A great journey in progress!

Monday, June 29, 2009

Green




I've been sick the last few days. Thankfully, I am starting to feel better... I took this photograph at the public library two weeks ago. I absolutely love trees...

Tuesday, June 23, 2009

Learning To Fly

Went to the library today with Jessica and Micah. I didn’t actually go into the library, but I did enjoy sitting outside looking at the pretty trees and flowers. I wanted to get out of the house, enjoy some fresh air, and do something different than what I’ve been doing. I got my camera out and start snapping photographs, something I love to do. Still breaking out of my funk, and learning to fly. I listened to Tom Petty last night, the song “Learning To Fly” resonated deep within my soul. So much so, that I have chosen it to be my call tone, so when someone calls me that’s what they’ll hear. That's what's on my mind...

Learning To Fly
Tom Petty
Greatest Hits

Well I started out down a dirty road
Start out all alone
And the sun went down as I crossed the hill
And the town lit up, the world got still

I’m learning to fly, but I ain’t got wings
Coming down is the hardest thing

Well the good old days may not return
And the rocks might melt and the sea may burn

I’m learning to fly, but I ain’t got wings
Coming down is the hardest thing

Well some say life will beat you down
Break your heart, steal your crown
So I’ve started out for God knows where
I guess I’ll know when I get there

I’m learning to fly, around the clouds
But what goes up must come down.

I’m learning to fly, but I ain’t got wings
Coming down is the hardest thing







Boy, Does That Taste Good!




This is Baby Girl, the newest edition to Ric and Jessica's family. I needed to laugh, and this photo made me laugh...
□ □ □
- **PROBLEM TO WORK ON**
Continue the personal blog entries above, starting right after the last sentence shown.

- **INFORMATION PROVIDED**
□ □ □
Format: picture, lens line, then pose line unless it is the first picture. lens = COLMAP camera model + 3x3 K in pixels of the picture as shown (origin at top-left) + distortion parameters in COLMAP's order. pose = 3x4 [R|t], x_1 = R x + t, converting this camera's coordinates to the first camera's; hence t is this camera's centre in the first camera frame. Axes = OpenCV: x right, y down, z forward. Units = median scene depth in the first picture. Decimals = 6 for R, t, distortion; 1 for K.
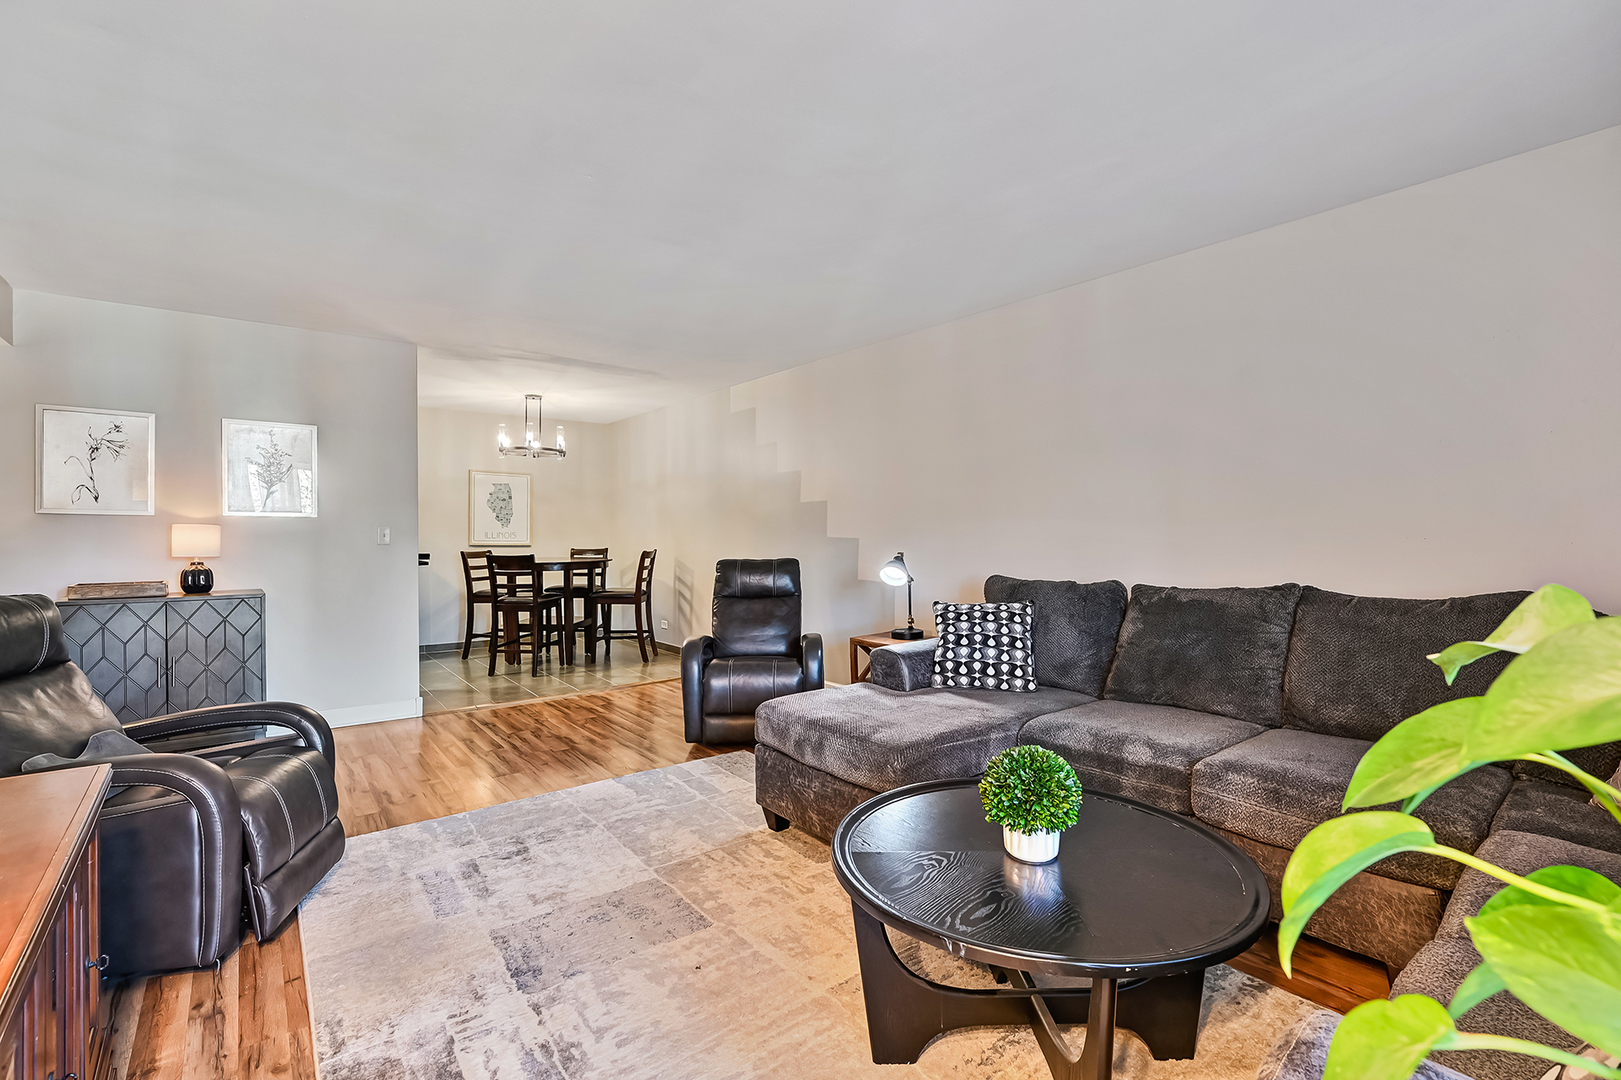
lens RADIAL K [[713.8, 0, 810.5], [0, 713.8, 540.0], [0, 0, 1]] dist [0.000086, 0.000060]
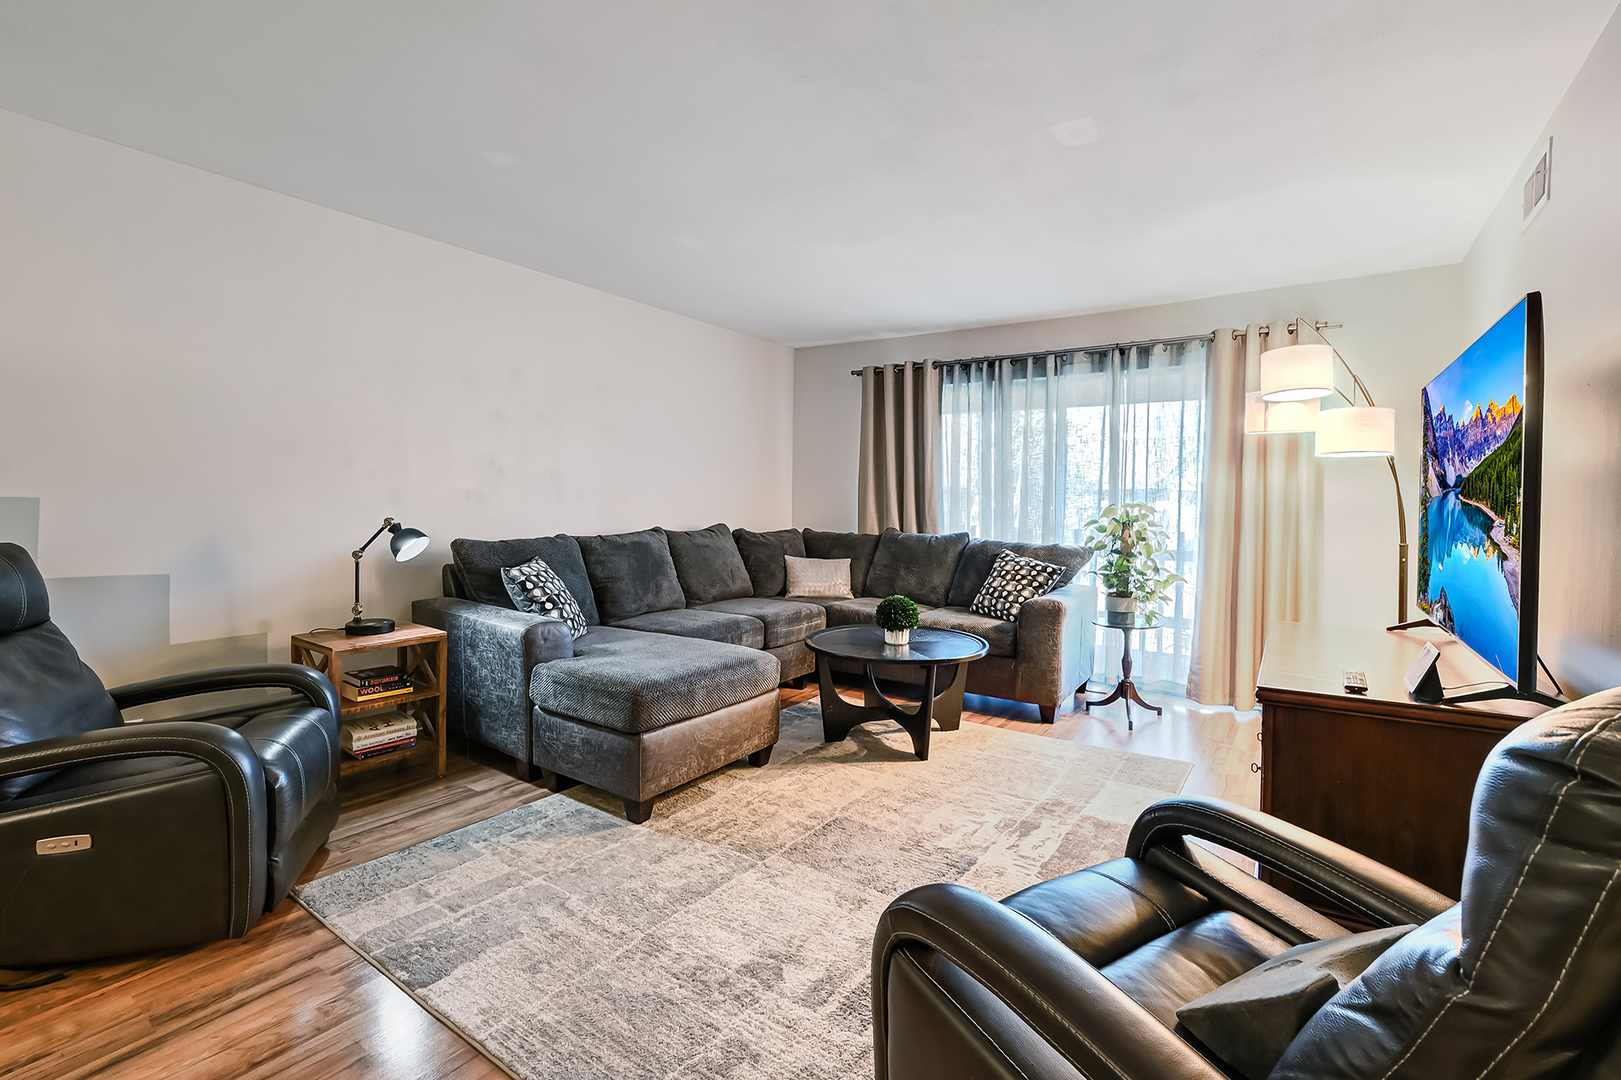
□ □ □
- **OUTPUT FOR THIS TASK**
Sunday, June 21, 2009

Sewing Or Sowing...




I decided that I needed to get out of my funky mood, so I went to Joanne’s craft store with Jessica today. I got a new cross stitch project. I am doing a small pattern on pillow cases, butterflies, daisies, and ferns, in colors of white, peach, and shades of green, beautiful. I got all the threads organized, wrapped around the plastic holders, ready for me to start stitching. While handling the colorful threads, I started seeing some things. At first, I was mindlessly wrapping the thread around the pearl white holder, then suddenly thoughts of where my life is heading came to me. Somehow, I have ended up back at the beginning of my life, the stitches have unraveled, and now, a clean slate lays before. I still have some of the holes left where previous stitches have gone before, but do I even want to go back into that same hole, or do I want to make another pattern.? I want another pattern. I want my life to go into another direction, and I want whole new thread.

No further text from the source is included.